It appears the system was so hard to use that it caused a large number of Avon’s independent sales reps to leave the company.
So the $125 million lesson – a sales force automation system, not designed around helping sales people sell more, will ultimately fail.
Because sales people have only one goal – to sell. A system that is cumbersome, difficult to navigate or gets in the way of making a sale will be rejected. We’ve all grown accustomed to simple, intuitive consumer applications and expect the same experience from our business applications. A poorly-designed interface that hinders a salesperson’s ability to do their job and sell more will result in unhappy end users and waste millions of dollars.
The following are some critical questions companies should ask before deploying a mobile sales force automation system:
Relevancy – Can the interface be configured so users see only what is necessary to do their jobs?
Structure –Is the workflow carefully planned and streamlined with alerts or dialog boxes to provide additional guidance? Are related tasks grouped together?
Consistency – Does the interface reuse components to maintain consistency throughout the process?

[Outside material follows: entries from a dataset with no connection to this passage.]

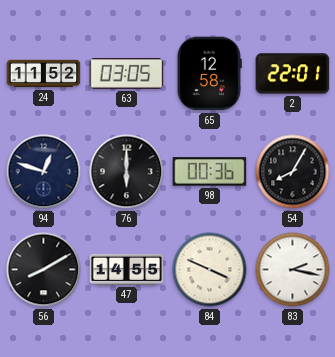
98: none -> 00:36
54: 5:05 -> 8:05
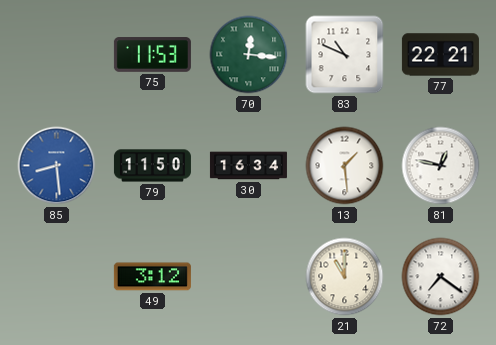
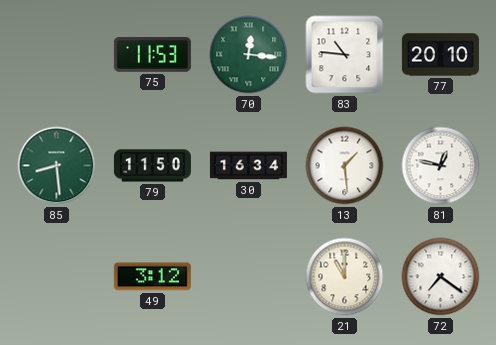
83: 10:49 -> 10:46
77: 22:21 -> 20:10
85 dial: blue -> green
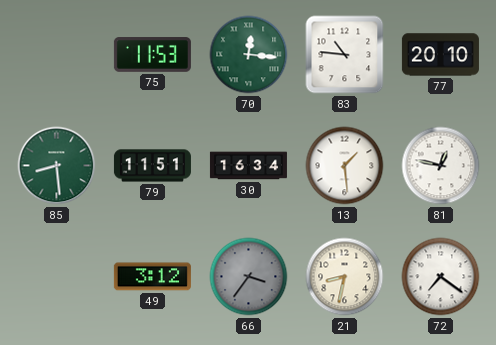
79: 11:50 -> 11:51
66: none -> 3:36
21: 11:00 -> 8:32
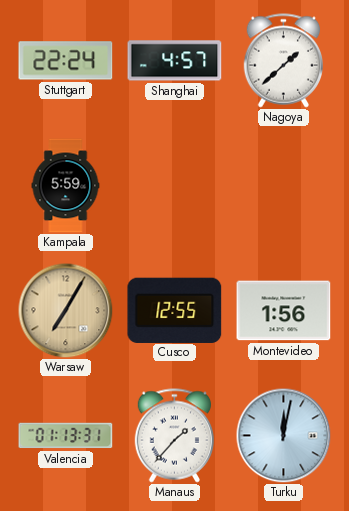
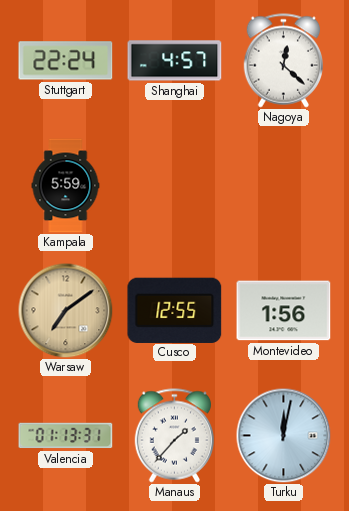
Nagoya: 1:38 -> 12:22
Warsaw: 7:05 -> 7:09
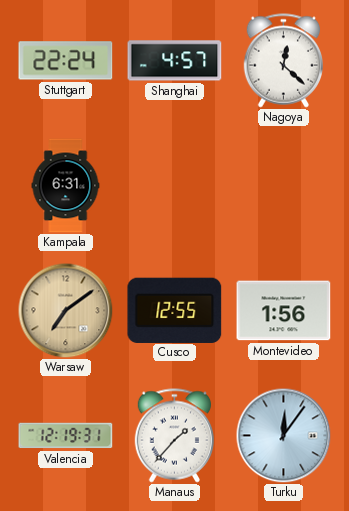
Kampala: 5:59 -> 6:31
Valencia: 01:13 -> 12:19
Turku: 12:02 -> 12:06
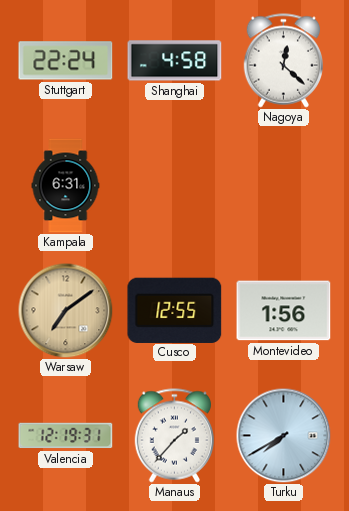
Shanghai: 4:57 -> 4:58
Turku: 12:06 -> 7:40
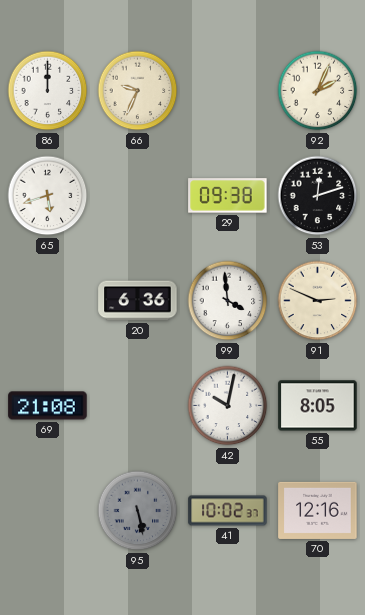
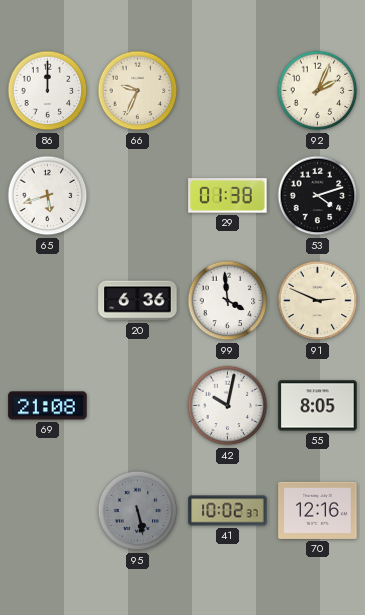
29: 09:38 -> 01:38
53: 12:12 -> 4:12
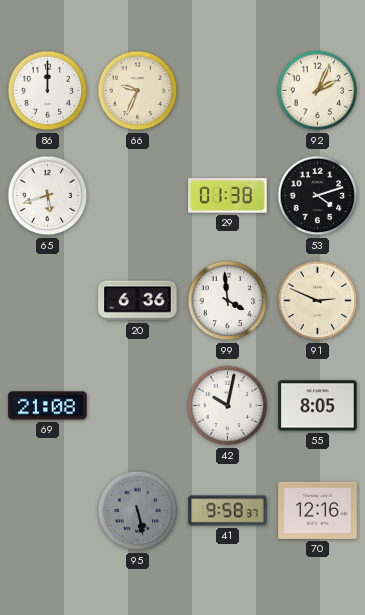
41: 10:02 -> 9:58
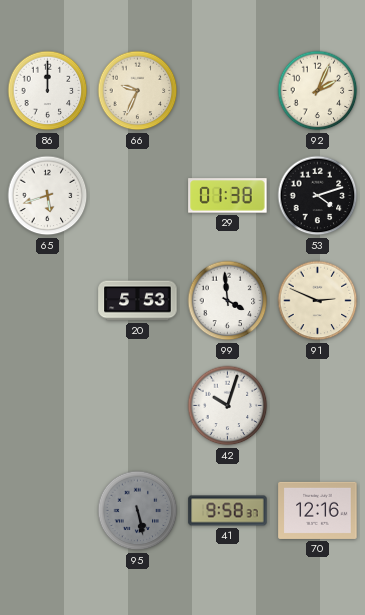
20: 6:36 -> 5:53
69: 21:08 -> none
42: 10:02 -> 10:03
55: 8:05 -> none
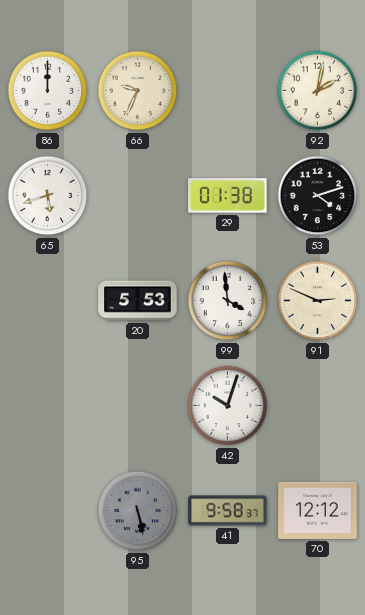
92: 2:04 -> 2:02
70: 12:16 -> 12:12
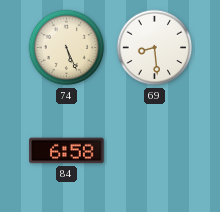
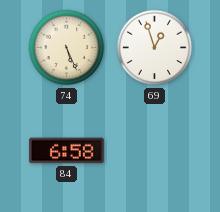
69: 8:29 -> 12:57
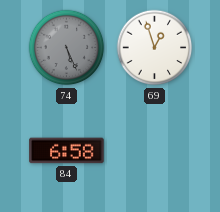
74 dial: cream -> grey
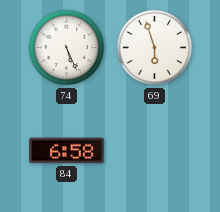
74 dial: grey -> white
69: 12:57 -> 5:57
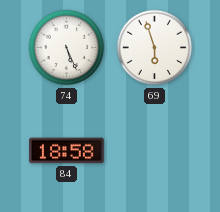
84: 6:58 -> 18:58
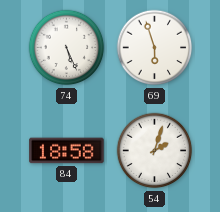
54: none -> 2:03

Simplicity – Are there shortcuts for routine tasks? Can fields be pre-populated? Can users enter data using buttons and lists instead of typing?
Communication – Does the interface use concise, clear instructions? Does the system use icons and intuitive colors, such as red for stop or alerts?
Pricing & Ordering – Can the user accurately quote and place orders from their mobile device? Is the software able to capture signatures?
Sales people will embrace a system that makes their job easier and helps them sell more. Companies that pay equal attention to workflow, experience and functionality will no doubt get better adoption rates and a see faster return on their investment.